First off, I suppose should tell you that I've been studying self-organization as a scientific discipline for the last decade. It's a good thing I like this stuff, right? During this 10 year journey I've jumped into various subjects: plasma laser systems, educational technology, robotics and computer simulations, Drupal project management, and of course: organizational dynamics.
What I found is that when you get the depths of each of these topics, it's too easy to see the similarities. Each allows for a systemic view—the big picture.
But before we get in too deep here, let's cover some basics. A system is a collection of interacting components, each having its purpose. The what doesn't matter; it's about the how. It could be plasma particles in laser-plasma interactions, it could be a team working on a project, it could be functional groups interacting to form an organization, it could be a flock of birds flying together constantly maintaining distance. The list is endless.
What we're talking about here are fixed systems.
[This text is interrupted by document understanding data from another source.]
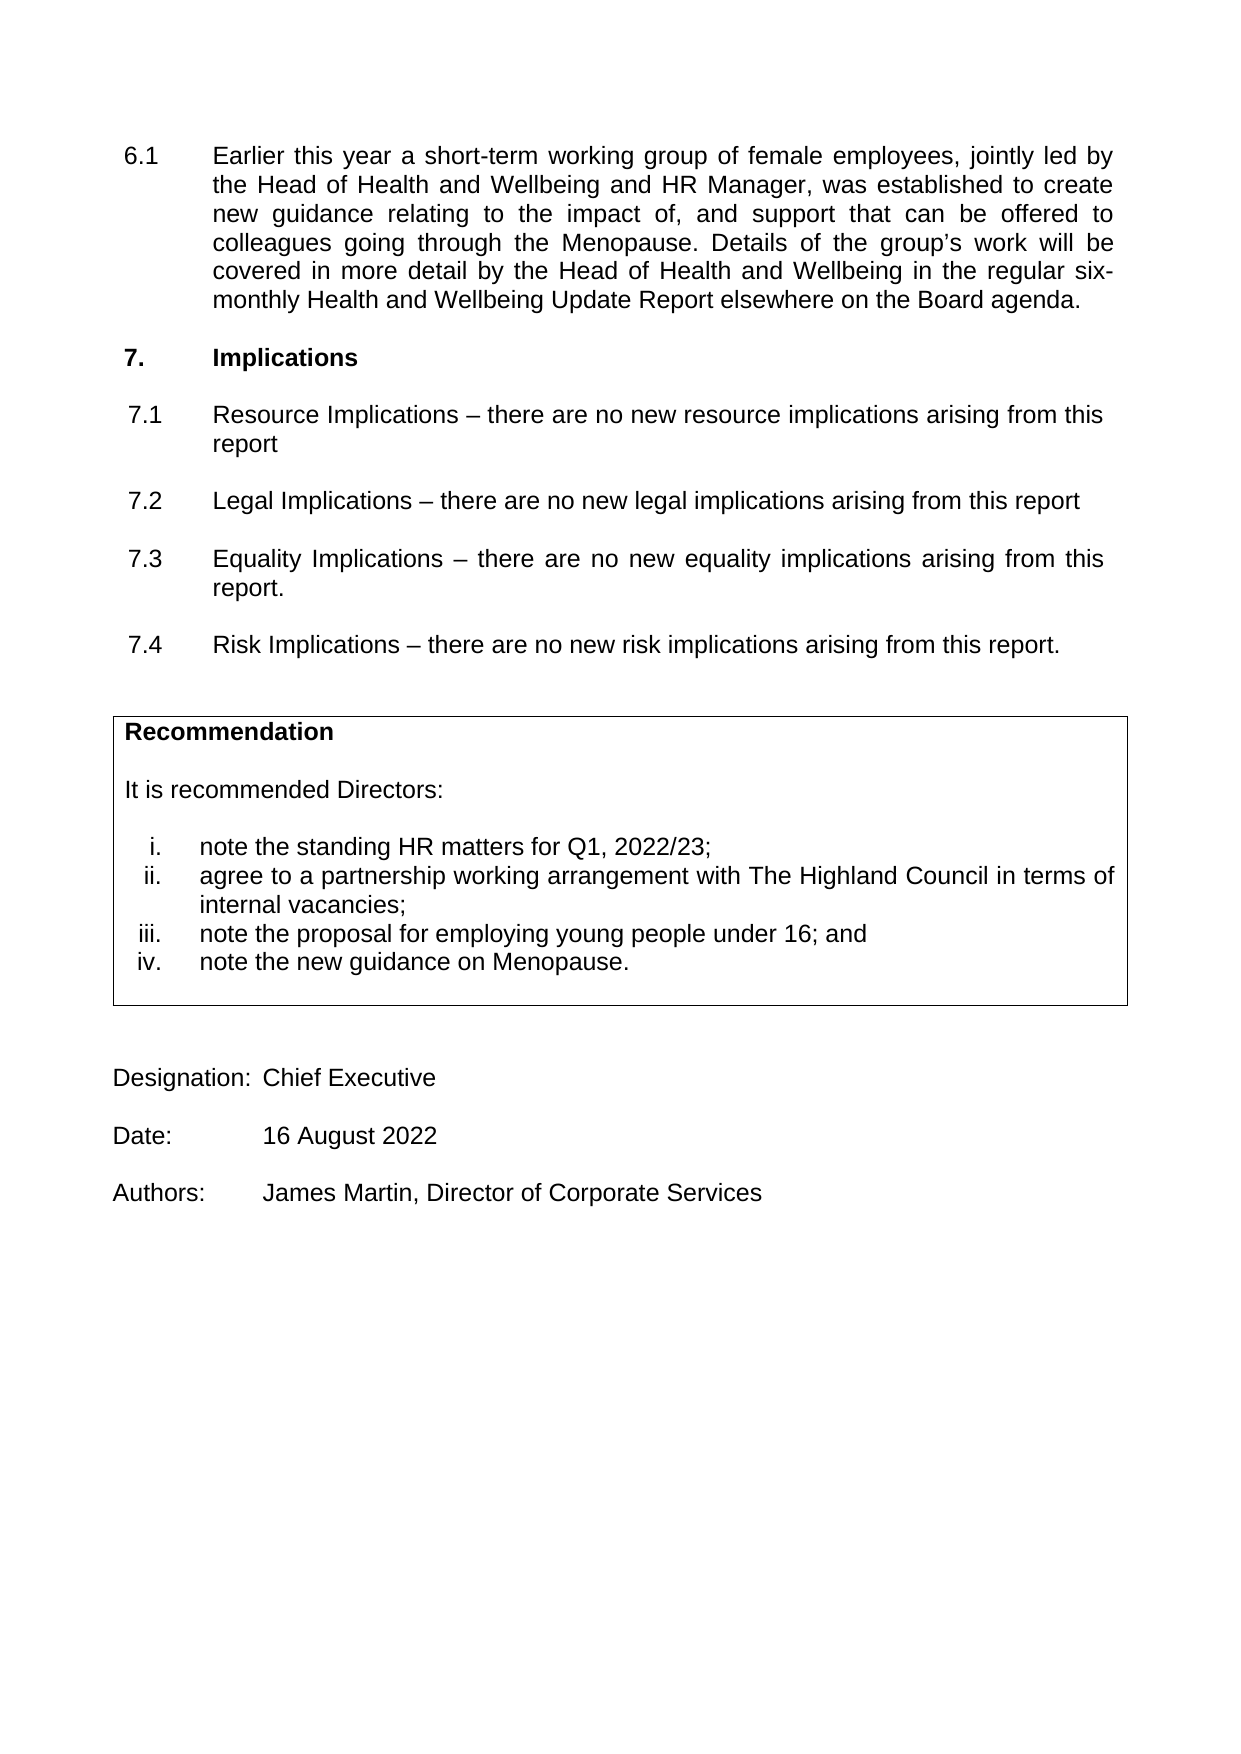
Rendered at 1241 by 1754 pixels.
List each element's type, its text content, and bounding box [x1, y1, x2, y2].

table_cell 6.1 [113, 113, 201, 314]
table_cell Legal Implications – there are no new legal implications arising from this report [201, 486, 1117, 544]
table_header Recommendation It is recommended Directors: note the standing HR matters for Q1, 2022/23; agree to a partnership working arrangement with The Highland Council in terms of internal vacancies; note the proposal for employing young people under 16; and note the new guidance on Menopause. [114, 717, 1127, 1005]
table_cell Earlier this year a short-term working group of female employees, jointly led by the Head of Health and Wellbeing and HR Manager, was established to create new guidance relating to the impact of, and support that can be offered to colleagues going through the Menopause. Details of the group’s work will be covered in more detail by the Head of Health and Wellbeing in the regular six-monthly Health and Wellbeing Update Report elsewhere on the Board agenda. [201, 113, 1127, 314]
table_cell Risk Implications – there are no new risk implications arising from this report. [201, 630, 1117, 687]
table_cell 7.3 [113, 544, 201, 630]
table_header 7. [113, 343, 201, 400]
text Date: 16 August 2022 [112, 1121, 1128, 1149]
table_cell 7.1 [113, 400, 201, 486]
table_cell 7.2 [113, 486, 201, 544]
text Designation: Chief Executive [112, 1063, 1128, 1092]
text Authors: James Martin, Director of Corporate Services [112, 1178, 1128, 1207]
table_header Implications [201, 343, 1117, 400]
table_cell Resource Implications – there are no new resource implications arising from this report [201, 400, 1117, 486]
table_cell 7.4 [113, 630, 201, 687]
table_cell Equality Implications – there are no new equality implications arising from this report. [201, 544, 1117, 630]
System that:
(A) Can produce the same outcomes in different ways in the same environment and different results in the same and different environments
(B) Can not only learn and adopt but also create
Agile Drupal support teams are great examples.
They are in effect flexible, scaleable systems that have to naturally adapt to function in a changing environment or perform within a constant environment. Agile facilitates evolution and adaption, meaning fully-agile Drupal teams can do this.
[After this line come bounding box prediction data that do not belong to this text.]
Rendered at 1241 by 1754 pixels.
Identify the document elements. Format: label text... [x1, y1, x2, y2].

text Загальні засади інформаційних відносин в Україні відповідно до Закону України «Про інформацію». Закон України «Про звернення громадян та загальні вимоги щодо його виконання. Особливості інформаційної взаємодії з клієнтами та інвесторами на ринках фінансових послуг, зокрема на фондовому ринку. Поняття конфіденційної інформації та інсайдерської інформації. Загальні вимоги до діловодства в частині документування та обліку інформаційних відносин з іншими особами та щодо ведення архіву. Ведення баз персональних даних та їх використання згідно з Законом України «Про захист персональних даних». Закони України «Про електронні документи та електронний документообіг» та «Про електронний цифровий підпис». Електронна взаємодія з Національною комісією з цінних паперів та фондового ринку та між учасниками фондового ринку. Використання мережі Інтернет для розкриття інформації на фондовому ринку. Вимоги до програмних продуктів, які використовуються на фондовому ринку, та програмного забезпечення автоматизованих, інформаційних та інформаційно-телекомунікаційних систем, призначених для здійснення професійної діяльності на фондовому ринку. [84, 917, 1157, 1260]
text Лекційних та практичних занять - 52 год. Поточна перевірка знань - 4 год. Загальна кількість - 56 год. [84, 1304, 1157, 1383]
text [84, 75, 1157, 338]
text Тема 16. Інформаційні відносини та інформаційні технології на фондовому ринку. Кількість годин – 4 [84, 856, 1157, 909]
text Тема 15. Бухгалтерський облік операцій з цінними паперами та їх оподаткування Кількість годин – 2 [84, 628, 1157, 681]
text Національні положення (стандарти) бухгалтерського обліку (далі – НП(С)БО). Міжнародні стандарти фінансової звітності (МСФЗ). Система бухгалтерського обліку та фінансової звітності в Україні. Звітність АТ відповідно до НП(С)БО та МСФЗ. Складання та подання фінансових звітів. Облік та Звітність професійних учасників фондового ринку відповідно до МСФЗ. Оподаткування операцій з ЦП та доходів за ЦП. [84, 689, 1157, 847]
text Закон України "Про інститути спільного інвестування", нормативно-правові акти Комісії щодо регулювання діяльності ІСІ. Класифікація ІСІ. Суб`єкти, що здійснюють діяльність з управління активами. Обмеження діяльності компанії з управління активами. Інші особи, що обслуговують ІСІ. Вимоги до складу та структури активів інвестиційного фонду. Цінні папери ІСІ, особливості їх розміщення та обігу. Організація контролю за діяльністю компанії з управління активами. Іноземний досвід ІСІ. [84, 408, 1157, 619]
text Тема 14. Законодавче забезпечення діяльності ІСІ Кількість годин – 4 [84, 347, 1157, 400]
So how does this science work with agile Drupal teams?
Agility in Drupal project management is a simple way to look at project teams as self-organizing nonlinear systems. This system is a network of interacting autonomous entities, all working towards the project's goal. Each team member is autonomous, and the goal is value-driven.
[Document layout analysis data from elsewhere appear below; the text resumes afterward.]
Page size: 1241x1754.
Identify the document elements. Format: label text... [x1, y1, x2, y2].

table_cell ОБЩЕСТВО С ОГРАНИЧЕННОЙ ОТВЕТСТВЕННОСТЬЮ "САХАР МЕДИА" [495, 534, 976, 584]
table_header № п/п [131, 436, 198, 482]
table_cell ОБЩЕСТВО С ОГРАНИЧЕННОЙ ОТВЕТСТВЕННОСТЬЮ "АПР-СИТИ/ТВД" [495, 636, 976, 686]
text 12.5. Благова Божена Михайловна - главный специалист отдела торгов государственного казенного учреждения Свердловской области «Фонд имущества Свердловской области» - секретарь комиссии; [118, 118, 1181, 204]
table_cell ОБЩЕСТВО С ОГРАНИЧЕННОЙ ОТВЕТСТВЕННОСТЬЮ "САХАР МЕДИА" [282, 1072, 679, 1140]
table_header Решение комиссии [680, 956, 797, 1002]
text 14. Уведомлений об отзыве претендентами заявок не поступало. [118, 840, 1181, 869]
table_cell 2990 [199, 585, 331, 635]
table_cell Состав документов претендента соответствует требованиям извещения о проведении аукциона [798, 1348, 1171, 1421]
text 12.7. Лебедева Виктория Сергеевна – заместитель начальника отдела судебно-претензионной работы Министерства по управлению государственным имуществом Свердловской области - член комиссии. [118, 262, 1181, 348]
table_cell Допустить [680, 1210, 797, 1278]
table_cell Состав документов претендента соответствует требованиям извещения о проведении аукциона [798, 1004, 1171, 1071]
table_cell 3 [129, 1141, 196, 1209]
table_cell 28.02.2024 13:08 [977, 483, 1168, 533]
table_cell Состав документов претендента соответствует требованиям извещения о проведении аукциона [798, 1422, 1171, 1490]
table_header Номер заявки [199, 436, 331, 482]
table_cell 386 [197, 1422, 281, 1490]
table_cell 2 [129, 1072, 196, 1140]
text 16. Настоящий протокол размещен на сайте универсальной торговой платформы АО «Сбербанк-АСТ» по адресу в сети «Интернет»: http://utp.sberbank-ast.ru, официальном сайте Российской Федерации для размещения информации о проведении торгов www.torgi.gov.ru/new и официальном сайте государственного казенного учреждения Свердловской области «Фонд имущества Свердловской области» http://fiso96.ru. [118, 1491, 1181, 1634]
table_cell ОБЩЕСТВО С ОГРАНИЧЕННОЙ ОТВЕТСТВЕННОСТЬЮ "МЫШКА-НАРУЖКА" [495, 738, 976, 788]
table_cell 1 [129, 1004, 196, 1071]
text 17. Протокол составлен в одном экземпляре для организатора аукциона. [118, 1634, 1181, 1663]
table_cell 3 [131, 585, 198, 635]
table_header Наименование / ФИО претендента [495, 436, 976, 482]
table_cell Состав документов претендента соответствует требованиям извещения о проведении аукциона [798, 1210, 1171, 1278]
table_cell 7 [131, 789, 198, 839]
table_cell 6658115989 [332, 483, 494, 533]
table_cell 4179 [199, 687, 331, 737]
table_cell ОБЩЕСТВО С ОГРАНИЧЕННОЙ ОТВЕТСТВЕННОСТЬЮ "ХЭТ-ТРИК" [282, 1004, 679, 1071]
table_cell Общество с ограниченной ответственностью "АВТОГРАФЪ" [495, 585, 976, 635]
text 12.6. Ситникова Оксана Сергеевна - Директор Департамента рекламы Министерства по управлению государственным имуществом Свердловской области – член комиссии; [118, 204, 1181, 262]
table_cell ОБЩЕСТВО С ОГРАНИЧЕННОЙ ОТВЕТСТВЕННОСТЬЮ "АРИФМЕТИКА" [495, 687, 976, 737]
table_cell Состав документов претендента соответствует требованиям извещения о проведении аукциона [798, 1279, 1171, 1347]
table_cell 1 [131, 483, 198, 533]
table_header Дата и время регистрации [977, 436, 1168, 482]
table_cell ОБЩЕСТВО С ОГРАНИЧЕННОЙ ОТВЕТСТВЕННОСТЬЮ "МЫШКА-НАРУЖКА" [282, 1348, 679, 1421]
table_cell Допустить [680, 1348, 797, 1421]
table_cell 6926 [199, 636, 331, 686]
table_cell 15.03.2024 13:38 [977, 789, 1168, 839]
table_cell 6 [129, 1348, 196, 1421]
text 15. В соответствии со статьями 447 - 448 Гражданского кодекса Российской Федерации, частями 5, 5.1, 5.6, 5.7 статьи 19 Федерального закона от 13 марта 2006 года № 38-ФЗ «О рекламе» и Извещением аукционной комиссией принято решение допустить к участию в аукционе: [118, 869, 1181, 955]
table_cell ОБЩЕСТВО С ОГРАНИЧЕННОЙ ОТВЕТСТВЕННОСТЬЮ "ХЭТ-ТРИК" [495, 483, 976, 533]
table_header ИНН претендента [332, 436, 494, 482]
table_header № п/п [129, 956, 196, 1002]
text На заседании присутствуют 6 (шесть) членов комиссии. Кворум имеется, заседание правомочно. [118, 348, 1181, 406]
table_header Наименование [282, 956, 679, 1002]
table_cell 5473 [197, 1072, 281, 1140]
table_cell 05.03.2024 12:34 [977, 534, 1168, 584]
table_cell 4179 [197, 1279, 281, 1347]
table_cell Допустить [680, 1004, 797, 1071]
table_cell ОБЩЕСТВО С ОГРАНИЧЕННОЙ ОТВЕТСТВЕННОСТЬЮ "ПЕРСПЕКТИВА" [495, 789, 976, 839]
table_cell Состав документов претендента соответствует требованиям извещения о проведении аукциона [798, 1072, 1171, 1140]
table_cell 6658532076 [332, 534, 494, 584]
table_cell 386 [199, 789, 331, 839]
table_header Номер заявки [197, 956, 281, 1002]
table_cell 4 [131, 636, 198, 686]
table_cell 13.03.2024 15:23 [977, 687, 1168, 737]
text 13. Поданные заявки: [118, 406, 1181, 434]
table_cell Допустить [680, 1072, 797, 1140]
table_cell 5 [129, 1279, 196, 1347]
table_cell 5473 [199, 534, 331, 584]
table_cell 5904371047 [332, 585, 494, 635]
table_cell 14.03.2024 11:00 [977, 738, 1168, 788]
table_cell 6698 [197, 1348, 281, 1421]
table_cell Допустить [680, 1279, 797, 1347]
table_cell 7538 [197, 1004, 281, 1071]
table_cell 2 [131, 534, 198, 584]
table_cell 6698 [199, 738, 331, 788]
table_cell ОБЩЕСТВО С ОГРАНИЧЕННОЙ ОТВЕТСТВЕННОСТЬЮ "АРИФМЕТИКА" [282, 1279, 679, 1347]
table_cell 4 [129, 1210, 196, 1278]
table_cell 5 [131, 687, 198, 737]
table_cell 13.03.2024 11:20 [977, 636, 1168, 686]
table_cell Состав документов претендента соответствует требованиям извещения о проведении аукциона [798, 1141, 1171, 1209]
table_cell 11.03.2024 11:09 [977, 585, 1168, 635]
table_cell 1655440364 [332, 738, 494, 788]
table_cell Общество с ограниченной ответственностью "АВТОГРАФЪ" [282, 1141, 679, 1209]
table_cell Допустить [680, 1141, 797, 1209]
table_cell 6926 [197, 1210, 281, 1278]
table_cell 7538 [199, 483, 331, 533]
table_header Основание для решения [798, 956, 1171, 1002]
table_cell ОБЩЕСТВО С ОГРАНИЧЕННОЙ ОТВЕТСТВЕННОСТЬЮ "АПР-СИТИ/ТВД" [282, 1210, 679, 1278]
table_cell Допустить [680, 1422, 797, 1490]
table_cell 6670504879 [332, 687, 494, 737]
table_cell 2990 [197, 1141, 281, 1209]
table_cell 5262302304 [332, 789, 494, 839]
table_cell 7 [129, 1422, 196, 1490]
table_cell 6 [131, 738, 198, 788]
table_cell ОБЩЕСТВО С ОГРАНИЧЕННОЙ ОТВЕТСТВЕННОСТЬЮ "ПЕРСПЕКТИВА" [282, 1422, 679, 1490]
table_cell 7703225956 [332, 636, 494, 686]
As an example, Scrum which is an agile model with its three pillars of transparency is a framework that allows the teams to work towards the objective that makes the team most productive. Through this, team productivity is far more important than individual productivity. So while autonomy is taking place, collective achievement is the end-result.
The systemic view of agile teams also explains why clients are expected to be an active participant in the dynamics. The client is a component of the whole system which impacts the input flux, the project's requirements, and output flux, the project's releases, by defining priorities and needs.
Every kind of system needs a set of guiding rules.
Scrum, one kind of an agile technique framework for things like agile Drupal QA, is nothing but a set of rules that the project team as a system agrees to play by to meet their goals. Scrum isn't a methodology—it's a set of steps that have to be followed, like a manual.
The objective of any system is to improve continuously and emerge. Emergence here means achieving something that wouldn't be possible independently. It takes an integrated team.
If we look at a project team, scrum does allow agile Drupal retrospectives as a tool or technique for continuous improvement. The main purpose of any environment where any system operates is to design interventions towards improved performance of the system.
Self-Organizing Drupal Support Teams?
So in this way, the best Drupal team can be a self-organizing system, and why not? The science does not limit the volume or size of the system. Perhaps a better word would be a self-organizing dynamic system, through constant retrospection and agility. You can bring stability to chaotic situations—or steep and changing demands or requirements—to meet a shared goal or organizational vision.
Today the discipline of System Dynamics is being used to model the software development life cycle, SDLC, processes we commonly use today. Or at least, that's what we're using successfully with our agile Drupal support teams. It works.
You can make this happen.
Applying agile and enabling self-organization might cause some growing pains at first. At Axelerant, we're transitioning our content department to agile frameworks. It takes time. But for many organizations—perhaps yours?—the way teams go about creating things like dynamic software needs to change.
Agencies with flexible Drupal services, centered on agile practices and self-organizing principals, can help bring this to you. Because enabling self-organization may not be an in-house option right now. But one thing is absolutely for certain—whether you partner with a team like ours of if you go about self-organizing yourself. Things will never be the same.